А великий князь вместе со своими опричниками ехал и жег по всей стране села вместе с церквями и всем, что в них было, — с иконами и церковными украшениями. Женщин и девушек раздевали донага и в таком виде заставляли ловить по полю кур, а потом насиловали и убивали.
Великое горе сотворили они по всей земле! У земских лопнуло терпение! Они начали совещаться, чтобы избрать великим князем князя Володимира Алексеевича, на дочери которого был женат герцог Магнус, а великого князя с его опричниками убить и извести. Договор был уже подписан. Первыми боярами и князьями в земщине были следующие: князь Володимир Андреевич, князь Иван Дмитриевич Бельский, Микита Романович, митрополит Филипп с его епископами — Казанским и Астраханским, Рязанским, Владимирским, Вологодским, Ростовским и Суздальским, Тверским, Полоцким, Новгородским, Нижегородским, Псковским и в Лифляндии Дерптским. Надо думать, что и в Ригу думали посадить епископа. Все эти епископы ежегодно должны являться в Москву на митрополичий выезд в Вербную субботу; потом все монастыри, монахи и попы соборные, т. е. те, которые входят в совет. А при великом князе в опричнине, говоря коротко, были князь Афанасий Вяземский, Малюта Скуратов, Алексей Басманов и его сын Федор и другие.
В это время великий князь ушел с большим нарядом; он не знал ничего об этом сговоре и шел к литовской границе в Порхов. План его был таков: забрать Вильну в Литве, а если нет, так Ригу в Лифляндии.
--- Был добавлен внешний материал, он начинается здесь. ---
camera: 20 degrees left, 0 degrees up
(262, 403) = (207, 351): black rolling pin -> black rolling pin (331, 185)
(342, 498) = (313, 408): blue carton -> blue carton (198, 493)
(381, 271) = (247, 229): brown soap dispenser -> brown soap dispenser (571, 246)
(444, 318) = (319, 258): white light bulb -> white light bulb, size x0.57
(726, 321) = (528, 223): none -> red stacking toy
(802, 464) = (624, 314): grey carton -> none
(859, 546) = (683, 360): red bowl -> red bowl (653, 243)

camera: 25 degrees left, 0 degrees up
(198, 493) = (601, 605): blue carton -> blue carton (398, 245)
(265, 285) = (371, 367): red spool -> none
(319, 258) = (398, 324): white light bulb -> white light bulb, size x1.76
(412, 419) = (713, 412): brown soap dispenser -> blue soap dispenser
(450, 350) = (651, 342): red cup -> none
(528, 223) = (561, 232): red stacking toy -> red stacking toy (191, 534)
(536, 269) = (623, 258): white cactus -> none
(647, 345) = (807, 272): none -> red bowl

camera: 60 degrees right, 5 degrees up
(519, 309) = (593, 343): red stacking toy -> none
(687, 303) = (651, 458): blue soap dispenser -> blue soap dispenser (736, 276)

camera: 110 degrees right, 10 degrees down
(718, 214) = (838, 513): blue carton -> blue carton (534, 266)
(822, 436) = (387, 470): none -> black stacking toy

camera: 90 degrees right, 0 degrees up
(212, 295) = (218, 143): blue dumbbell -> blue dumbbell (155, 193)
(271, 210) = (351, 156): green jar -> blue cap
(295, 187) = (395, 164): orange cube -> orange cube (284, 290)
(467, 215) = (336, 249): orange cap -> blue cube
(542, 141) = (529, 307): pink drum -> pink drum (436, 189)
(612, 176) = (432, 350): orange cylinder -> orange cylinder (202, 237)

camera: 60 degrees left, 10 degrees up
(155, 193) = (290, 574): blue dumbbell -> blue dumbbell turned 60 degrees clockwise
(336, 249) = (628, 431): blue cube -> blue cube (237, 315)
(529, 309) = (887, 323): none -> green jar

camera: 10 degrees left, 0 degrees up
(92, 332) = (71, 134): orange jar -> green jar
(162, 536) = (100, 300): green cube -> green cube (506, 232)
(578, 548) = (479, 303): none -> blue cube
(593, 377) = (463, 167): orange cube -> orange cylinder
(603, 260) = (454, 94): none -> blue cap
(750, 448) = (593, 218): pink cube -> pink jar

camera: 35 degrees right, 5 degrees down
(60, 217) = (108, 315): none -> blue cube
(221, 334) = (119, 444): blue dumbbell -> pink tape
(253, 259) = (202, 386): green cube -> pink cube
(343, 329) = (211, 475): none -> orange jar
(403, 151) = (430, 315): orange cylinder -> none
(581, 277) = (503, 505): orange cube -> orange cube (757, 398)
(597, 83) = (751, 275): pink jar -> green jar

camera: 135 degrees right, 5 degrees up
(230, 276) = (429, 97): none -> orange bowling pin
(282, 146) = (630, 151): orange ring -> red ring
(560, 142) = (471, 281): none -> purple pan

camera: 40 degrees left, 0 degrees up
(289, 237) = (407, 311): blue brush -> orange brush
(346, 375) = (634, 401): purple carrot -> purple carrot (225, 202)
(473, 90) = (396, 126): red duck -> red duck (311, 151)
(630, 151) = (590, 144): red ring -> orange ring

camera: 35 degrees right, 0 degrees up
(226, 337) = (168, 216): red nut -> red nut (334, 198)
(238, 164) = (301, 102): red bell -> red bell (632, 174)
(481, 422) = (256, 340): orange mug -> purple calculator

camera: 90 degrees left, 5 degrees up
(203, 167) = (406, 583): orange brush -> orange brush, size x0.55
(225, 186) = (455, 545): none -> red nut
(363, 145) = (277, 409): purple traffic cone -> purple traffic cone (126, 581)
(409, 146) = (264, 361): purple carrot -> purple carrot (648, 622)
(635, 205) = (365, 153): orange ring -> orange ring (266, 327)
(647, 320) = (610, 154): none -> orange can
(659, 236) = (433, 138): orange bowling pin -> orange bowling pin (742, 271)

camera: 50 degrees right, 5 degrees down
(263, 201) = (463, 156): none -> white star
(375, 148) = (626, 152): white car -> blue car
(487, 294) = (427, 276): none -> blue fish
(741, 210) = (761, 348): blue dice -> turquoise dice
Он думал взять Ригу лаской или хитростью. Но это не удавалось, и тогда он решил взять город силой. Тогда под Ригой пало несколько тысяч поляков. Узнав об этом, великий князь приказал послать за Вильгельмом Фюрстенбергом и поставить его перед собой.
Великий князь в своем одеянии сидел со своим старшим сыном. Опричники стояли в палате — по правую руку великого князя, а земские — по левую. Вильгельм Фюрстенберг предстал перед великим князем в своем обычном платье. Я стоял неподалеку от Вильгельма Фюрстенберга и толмача Каспара Виттенберга, чтобы слышать, правильно ли толмач толмачит.
И вот великий князь начал и сказал: «Бывший магистр Лифляндии! Мы хотим тебя пожаловать и опять посадить тебя в Лифляндии. Только ты должен свято обещать и скрепить обет присягой, что ты завладеешь и всем остальным: Ревелем, Ригой и Финляндией, всем, что принадлежало твоей бывшей державе. После тебя в нашей прародительской вотчине, простирающейся до Балтийского поморья, будет править молодой магистр Вильгельм Кеттлер». Вильгельм Фюрстенберг сказал в ответ великому князю: «Того я не слыхал и не ведал, что Лифляндия до морского берега Остзеи твоя прародительская вотчина». Великий князь возражал: «Но ты же видел огонь и меч, убийства и казни. Ты видел, как пленниками были уведены из Лифляндии и ты, и другие. Так теперь держи ответ: что же ты хочешь делать?» Вильгельм Фюрстенберг отвечал: «Я приносил присягу римскому императору: на этом я готов жить и умереть». Великий князь разгневался на это, и Вильгельм Фюрстенберг был отослан обратно в Любим. Если бы он согласился, он должен бы отправиться с великим князем под Ригу, а все немцы были бы пожалованы деньгами и одеждой. Но ничего из этого не вышло.
Князь Володимир Андреевич открыл великому князю сговор и все, что замышляли и готовили земские. Тогда великий князь распустил слух, что он вовсе не хотел идти в Литву или под Ригу, а что он ездил «прохладиться» и осмотреть прародительскую вотчину.
На ямских вернулся он обратно в Александрову слободу и приказал переписать земских бояр, которых он хотел убить и истребить при первой же казни.
Под Александровой слободой, в 3 верстах от нее на юг по Московской дороге, была застава, Каринская по названию. И те, кто был при великом князе в Слободе, не могли выйти и никто извне не мог войти без памяти, т. е. памятной записки в качестве удостоверения. Об этом узнали все неверные слуги своих господ — земских. И когда кто-нибудь из них подходил к заставе и говорил: «У меня есть дела господарские», — его тотчас же доставляли от заставы в Слободу, в приказ, и всему, что бы ни говорил он о своем господине, всему давалась вера.
А великий князь продолжал: приказывал приводить к нему всех бояр одного за другим и убивал их так, как ему вздумается, — одного так, другого иначе.
Митрополит Филипп не мог долее молчать ввиду этого. Он добром увещевал великого князя жить и править подобно своим предкам. И благодаря этим речам добрый митрополит попал в опалу и до самой смерти должен был сидеть в железных, очень тяжелых цепях. А великий князь вновь избрал митрополита — по своему желанию.